* [Task statement]
Look below for the line containing "Ngụy Uẩn tiến"; from there through the line containing "Lão Hạt Tử ngẩn ngơ.", both lines included, please set down each line exactly and nothing else.

* [Information given]

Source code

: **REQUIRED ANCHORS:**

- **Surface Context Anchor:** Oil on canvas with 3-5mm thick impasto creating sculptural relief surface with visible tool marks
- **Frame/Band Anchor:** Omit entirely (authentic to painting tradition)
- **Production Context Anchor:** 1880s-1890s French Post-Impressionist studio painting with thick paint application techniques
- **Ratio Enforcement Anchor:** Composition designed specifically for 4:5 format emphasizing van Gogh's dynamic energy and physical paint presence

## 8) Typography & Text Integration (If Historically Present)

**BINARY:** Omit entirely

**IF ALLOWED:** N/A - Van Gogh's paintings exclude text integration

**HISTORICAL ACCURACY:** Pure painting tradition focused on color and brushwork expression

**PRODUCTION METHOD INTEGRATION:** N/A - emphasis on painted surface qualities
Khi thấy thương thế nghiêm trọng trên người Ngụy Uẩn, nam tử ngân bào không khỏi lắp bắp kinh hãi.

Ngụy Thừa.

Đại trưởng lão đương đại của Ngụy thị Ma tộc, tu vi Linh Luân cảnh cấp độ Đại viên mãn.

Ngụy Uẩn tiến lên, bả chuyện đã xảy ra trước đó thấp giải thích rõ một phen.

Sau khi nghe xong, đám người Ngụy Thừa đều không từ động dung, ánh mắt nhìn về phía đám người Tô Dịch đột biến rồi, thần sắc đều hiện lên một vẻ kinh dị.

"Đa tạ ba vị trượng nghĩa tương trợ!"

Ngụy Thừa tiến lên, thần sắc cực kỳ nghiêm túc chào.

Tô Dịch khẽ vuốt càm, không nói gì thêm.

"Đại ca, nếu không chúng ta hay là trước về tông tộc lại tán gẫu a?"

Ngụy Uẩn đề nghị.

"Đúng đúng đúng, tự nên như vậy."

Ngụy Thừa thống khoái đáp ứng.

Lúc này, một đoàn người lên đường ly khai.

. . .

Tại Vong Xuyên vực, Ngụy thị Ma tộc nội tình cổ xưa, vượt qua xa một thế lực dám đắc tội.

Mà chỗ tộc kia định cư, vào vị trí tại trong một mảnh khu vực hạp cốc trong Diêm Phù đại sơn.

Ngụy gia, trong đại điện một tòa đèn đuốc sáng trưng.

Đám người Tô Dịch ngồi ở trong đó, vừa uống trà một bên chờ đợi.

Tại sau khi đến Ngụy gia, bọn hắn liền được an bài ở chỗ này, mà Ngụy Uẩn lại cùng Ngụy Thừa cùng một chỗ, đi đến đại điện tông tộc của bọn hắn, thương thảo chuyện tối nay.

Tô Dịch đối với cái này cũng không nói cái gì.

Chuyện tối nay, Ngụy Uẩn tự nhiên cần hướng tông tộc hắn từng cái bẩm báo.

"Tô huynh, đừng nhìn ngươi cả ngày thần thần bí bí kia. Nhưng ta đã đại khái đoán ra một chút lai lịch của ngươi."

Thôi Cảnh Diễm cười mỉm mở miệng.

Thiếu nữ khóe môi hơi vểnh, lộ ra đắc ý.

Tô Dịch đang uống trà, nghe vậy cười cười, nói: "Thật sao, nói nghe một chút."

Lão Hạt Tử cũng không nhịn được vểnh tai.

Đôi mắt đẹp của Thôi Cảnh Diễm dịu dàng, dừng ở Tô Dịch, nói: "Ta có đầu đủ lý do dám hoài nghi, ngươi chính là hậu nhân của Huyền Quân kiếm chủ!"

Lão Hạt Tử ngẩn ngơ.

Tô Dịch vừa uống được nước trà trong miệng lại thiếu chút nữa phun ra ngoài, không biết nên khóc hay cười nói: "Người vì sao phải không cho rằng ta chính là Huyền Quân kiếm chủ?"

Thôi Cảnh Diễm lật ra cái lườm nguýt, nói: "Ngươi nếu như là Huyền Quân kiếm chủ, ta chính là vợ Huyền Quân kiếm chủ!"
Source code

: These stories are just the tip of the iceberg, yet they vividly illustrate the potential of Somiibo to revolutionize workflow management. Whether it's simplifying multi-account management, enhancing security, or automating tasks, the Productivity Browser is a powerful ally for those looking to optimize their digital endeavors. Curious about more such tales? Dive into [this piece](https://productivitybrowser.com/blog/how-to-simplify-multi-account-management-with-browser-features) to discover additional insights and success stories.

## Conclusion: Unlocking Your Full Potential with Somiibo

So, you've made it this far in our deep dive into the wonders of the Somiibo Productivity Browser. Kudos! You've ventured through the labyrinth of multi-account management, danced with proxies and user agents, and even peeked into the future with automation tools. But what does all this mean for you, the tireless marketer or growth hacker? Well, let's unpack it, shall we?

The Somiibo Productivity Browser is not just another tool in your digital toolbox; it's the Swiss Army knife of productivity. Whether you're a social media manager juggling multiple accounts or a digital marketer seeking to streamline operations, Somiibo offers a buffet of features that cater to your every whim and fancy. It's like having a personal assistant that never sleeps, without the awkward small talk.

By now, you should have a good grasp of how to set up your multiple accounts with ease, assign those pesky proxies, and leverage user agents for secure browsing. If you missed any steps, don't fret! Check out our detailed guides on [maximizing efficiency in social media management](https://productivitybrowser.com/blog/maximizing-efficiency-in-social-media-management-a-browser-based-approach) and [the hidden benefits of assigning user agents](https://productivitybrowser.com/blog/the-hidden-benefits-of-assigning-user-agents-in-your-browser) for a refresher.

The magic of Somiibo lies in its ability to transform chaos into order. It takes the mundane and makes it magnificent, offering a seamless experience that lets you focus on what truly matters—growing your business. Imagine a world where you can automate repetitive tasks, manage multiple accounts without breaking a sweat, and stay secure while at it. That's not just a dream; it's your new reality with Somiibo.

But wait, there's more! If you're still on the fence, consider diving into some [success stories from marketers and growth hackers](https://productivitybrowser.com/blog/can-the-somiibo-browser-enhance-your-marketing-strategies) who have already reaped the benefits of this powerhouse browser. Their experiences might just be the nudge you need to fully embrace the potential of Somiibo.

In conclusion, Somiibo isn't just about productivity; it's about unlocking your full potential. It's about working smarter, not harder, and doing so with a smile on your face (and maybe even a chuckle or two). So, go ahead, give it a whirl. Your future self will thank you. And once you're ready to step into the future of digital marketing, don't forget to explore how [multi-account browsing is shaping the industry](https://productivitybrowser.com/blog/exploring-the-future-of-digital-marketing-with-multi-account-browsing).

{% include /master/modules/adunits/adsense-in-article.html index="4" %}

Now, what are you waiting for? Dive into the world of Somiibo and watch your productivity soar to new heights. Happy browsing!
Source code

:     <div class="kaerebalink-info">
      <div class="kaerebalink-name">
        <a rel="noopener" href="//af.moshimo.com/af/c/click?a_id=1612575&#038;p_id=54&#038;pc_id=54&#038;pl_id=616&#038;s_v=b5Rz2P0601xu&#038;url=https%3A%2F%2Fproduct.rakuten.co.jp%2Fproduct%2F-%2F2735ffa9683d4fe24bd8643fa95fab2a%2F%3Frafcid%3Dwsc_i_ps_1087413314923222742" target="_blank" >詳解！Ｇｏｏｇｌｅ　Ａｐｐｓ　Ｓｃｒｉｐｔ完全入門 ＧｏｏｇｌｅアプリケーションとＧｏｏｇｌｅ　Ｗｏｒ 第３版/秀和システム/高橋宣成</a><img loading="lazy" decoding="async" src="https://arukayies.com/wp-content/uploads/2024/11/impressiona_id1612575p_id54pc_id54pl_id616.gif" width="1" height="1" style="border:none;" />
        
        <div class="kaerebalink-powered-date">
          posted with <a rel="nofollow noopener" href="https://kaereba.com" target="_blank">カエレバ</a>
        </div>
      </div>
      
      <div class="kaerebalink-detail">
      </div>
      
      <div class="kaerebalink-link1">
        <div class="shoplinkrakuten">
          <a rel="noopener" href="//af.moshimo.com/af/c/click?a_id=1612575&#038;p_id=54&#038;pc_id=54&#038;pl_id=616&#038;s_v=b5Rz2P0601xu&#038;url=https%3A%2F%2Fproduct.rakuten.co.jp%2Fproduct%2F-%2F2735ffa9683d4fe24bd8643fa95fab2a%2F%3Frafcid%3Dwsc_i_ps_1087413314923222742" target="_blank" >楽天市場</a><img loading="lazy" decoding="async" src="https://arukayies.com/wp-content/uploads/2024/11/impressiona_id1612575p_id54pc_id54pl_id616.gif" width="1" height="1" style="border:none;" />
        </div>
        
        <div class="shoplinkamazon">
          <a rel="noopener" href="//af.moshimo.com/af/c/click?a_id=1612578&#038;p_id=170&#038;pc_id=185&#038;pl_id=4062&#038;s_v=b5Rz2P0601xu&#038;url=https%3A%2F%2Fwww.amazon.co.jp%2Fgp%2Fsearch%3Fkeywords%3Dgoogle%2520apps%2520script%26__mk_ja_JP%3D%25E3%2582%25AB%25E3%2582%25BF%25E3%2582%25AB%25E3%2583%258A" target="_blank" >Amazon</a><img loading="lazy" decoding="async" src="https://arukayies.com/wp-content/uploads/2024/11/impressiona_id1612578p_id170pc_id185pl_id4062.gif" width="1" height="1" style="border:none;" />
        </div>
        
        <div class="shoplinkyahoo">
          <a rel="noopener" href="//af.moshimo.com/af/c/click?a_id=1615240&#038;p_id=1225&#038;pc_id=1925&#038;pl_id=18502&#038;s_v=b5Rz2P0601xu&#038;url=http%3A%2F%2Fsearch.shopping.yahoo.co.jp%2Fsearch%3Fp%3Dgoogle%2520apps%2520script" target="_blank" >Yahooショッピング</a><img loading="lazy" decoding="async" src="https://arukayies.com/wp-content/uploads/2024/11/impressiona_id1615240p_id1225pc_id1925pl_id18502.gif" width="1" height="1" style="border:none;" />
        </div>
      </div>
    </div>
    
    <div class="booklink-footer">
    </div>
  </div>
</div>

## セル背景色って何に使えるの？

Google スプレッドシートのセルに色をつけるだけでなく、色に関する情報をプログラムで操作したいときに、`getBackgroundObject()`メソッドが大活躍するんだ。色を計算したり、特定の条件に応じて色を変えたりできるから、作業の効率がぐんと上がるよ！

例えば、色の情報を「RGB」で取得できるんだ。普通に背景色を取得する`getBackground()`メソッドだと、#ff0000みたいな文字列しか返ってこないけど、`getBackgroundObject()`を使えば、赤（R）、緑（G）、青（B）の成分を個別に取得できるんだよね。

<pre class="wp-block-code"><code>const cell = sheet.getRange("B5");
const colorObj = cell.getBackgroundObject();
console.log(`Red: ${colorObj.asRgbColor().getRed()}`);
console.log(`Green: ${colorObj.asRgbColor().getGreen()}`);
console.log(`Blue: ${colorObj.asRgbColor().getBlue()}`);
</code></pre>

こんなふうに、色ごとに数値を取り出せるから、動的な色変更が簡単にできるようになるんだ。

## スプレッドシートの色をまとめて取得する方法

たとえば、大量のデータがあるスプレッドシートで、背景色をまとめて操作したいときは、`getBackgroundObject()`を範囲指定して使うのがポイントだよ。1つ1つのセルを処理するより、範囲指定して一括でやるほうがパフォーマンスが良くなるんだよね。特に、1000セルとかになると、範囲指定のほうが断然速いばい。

* [Output below]
Ngụy Uẩn tiến lên, bả chuyện đã xảy ra trước đó thấp giải thích rõ một phen.

Sau khi nghe xong, đám người Ngụy Thừa đều không từ động dung, ánh mắt nhìn về phía đám người Tô Dịch đột biến rồi, thần sắc đều hiện lên một vẻ kinh dị.

"Đa tạ ba vị trượng nghĩa tương trợ!"

Ngụy Thừa tiến lên, thần sắc cực kỳ nghiêm túc chào.

Tô Dịch khẽ vuốt càm, không nói gì thêm.

"Đại ca, nếu không chúng ta hay là trước về tông tộc lại tán gẫu a?"

Ngụy Uẩn đề nghị.

"Đúng đúng đúng, tự nên như vậy."

Ngụy Thừa thống khoái đáp ứng.

Lúc này, một đoàn người lên đường ly khai.

. . .

Tại Vong Xuyên vực, Ngụy thị Ma tộc nội tình cổ xưa, vượt qua xa một thế lực dám đắc tội.

Mà chỗ tộc kia định cư, vào vị trí tại trong một mảnh khu vực hạp cốc trong Diêm Phù đại sơn.

Ngụy gia, trong đại điện một tòa đèn đuốc sáng trưng.

Đám người Tô Dịch ngồi ở trong đó, vừa uống trà một bên chờ đợi.

Tại sau khi đến Ngụy gia, bọn hắn liền được an bài ở chỗ này, mà Ngụy Uẩn lại cùng Ngụy Thừa cùng một chỗ, đi đến đại điện tông tộc của bọn hắn, thương thảo chuyện tối nay.

Tô Dịch đối với cái này cũng không nói cái gì.

Chuyện tối nay, Ngụy Uẩn tự nhiên cần hướng tông tộc hắn từng cái bẩm báo.

"Tô huynh, đừng nhìn ngươi cả ngày thần thần bí bí kia. Nhưng ta đã đại khái đoán ra một chút lai lịch của ngươi."

Thôi Cảnh Diễm cười mỉm mở miệng.

Thiếu nữ khóe môi hơi vểnh, lộ ra đắc ý.

Tô Dịch đang uống trà, nghe vậy cười cười, nói: "Thật sao, nói nghe một chút."

Lão Hạt Tử cũng không nhịn được vểnh tai.

Đôi mắt đẹp của Thôi Cảnh Diễm dịu dàng, dừng ở Tô Dịch, nói: "Ta có đầu đủ lý do dám hoài nghi, ngươi chính là hậu nhân của Huyền Quân kiếm chủ!"

Lão Hạt Tử ngẩn ngơ.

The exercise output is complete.